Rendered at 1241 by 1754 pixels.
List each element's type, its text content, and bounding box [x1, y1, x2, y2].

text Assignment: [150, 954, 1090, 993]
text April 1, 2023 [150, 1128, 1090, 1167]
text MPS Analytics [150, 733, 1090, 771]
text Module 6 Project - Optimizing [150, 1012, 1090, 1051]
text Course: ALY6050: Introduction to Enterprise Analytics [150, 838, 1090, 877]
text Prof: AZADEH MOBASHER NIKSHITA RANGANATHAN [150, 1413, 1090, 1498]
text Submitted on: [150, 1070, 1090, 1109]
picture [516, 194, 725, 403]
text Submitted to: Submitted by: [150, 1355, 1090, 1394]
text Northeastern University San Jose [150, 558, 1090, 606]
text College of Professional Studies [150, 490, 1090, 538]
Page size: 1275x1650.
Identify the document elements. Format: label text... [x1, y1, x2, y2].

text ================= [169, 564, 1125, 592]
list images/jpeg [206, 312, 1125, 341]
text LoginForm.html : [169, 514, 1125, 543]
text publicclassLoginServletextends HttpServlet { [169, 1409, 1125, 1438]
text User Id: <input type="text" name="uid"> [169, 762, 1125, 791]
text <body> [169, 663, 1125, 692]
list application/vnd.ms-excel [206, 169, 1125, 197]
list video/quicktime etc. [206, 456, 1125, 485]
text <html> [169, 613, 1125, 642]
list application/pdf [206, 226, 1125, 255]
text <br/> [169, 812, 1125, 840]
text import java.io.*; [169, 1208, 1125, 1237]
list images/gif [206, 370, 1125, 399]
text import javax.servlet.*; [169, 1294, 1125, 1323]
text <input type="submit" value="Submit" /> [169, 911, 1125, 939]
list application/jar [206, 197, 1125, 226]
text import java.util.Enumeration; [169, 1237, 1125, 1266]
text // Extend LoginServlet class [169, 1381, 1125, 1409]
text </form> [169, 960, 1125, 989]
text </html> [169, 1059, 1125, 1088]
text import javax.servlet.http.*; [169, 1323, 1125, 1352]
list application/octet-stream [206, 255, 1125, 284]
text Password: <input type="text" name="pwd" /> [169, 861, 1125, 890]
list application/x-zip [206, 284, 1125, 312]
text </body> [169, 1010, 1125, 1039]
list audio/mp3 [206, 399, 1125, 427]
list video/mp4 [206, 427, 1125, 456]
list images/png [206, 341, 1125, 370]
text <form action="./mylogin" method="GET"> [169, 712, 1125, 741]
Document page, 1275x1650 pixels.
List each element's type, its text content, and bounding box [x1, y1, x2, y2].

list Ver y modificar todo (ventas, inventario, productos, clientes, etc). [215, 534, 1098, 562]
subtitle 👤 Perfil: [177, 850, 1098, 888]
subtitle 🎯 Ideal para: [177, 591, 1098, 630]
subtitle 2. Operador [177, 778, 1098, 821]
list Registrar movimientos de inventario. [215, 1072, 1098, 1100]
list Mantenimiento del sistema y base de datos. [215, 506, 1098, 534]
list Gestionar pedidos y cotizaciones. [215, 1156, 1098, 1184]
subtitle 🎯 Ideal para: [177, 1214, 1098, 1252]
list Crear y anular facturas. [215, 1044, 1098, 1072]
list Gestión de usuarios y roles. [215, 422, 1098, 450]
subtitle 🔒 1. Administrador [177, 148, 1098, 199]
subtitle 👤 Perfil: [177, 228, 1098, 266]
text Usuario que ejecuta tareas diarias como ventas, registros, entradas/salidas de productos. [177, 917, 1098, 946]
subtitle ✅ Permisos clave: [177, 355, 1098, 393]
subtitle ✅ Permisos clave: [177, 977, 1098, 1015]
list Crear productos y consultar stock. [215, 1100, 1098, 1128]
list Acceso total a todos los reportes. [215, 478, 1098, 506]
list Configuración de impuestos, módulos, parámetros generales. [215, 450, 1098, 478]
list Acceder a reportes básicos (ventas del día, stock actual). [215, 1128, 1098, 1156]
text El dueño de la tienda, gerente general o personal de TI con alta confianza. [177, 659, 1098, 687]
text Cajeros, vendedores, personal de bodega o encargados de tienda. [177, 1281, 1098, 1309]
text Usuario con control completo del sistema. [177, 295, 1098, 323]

= = = =

**Exercise prompt**
From the top of the material above, please transcribe each line exactly. Include the line with "Page size: 1275x1650." and end there.

**Solution to the exercise**
Rendered at 1241 by 1754 pixels.
List each element's type, its text content, and bounding box [x1, y1, x2, y2].

text Assignment: [150, 954, 1090, 993]
text April 1, 2023 [150, 1128, 1090, 1167]
text MPS Analytics [150, 733, 1090, 771]
text Module 6 Project - Optimizing [150, 1012, 1090, 1051]
text Course: ALY6050: Introduction to Enterprise Analytics [150, 838, 1090, 877]
text Prof: AZADEH MOBASHER NIKSHITA RANGANATHAN [150, 1413, 1090, 1498]
text Submitted on: [150, 1070, 1090, 1109]
picture [516, 194, 725, 403]
text Submitted to: Submitted by: [150, 1355, 1090, 1394]
text Northeastern University San Jose [150, 558, 1090, 606]
text College of Professional Studies [150, 490, 1090, 538]
Page size: 1275x1650.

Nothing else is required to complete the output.